Besides everything I explained here, I still have another thing which I haven't decided yet, it looks like a simple question, but in fact it's been giving me headaches:
URL Translation? Should we do this or not? and in what way?
So.. if I have this url:
http://www.domain.com/about-us and English is my default language. Should this URL be translated into
http://www.domain.com/over-ons when I choose Dutch as my language? Or should we go the easy road and simply change the content of the page visible at
/about. The last thing doesn't seem a valid option because that would generate multiple versions of the same URL, this indexing the content will fail the right way.
Another option is using
http://www.domain.com/nl/about-us instead. This generates at least a unique URL for each content. Also this would be easier to go to another language, for example
http://www.domain.com/en/about-us and the URL provided is easier to understand for both Google and Human visitors. Using this option, what do we do with the default languages? Should the default language remove the language selected by default? So redirecting
http://www.domain.com/about-us ... In my eyes this is the best solution, because when the CMS is setup for only one language there is no need to have this language identification in the URL.

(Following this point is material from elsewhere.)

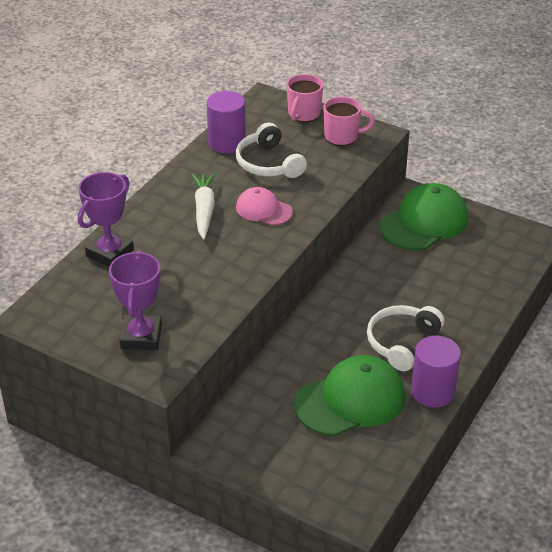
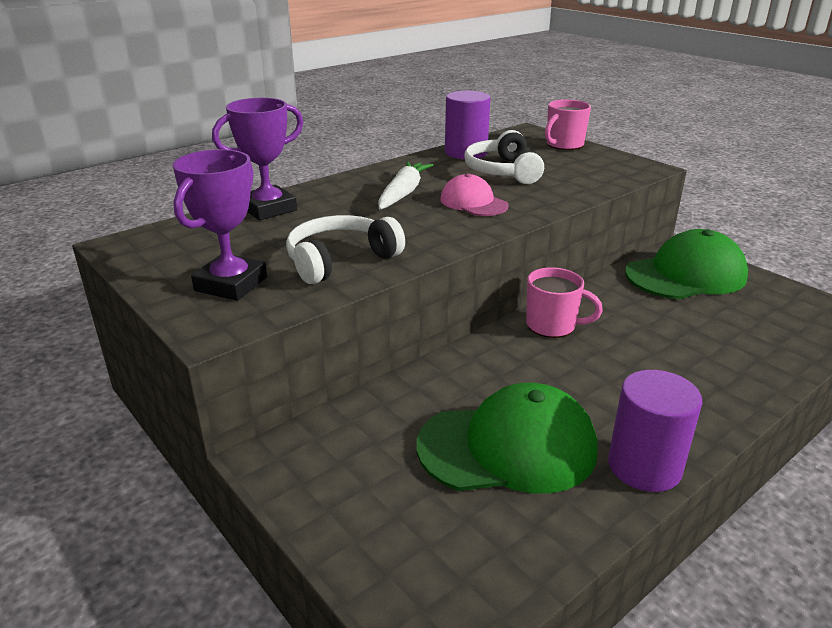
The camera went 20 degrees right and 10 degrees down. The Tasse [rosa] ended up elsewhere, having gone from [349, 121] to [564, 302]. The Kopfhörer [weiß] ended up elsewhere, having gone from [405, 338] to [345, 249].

And a third option is a combination from both options: using the "language-identification-less"-URL (
http://www.domain.com/about-us) for the main language. And use an URL with a translated SEO slug for sublanguages:
I hope my question gets your heads cracking, they cracked mine for sure! It did help me already to work things out as a question here. Gave me a possibility to review the methods I've used before and the idea's I'm having for my upcoming CMS.
I would like to thank you already for taking the time to read this bunch of text!
// Edit #1:
I forgot to mention: the __() function is an alias to translate a given string. Within this method there obviously should be some sort of fallback method where the default text is loaded when there are not translations available yet. If the translation is missing it should either be inserted or the translation file should be regenerated.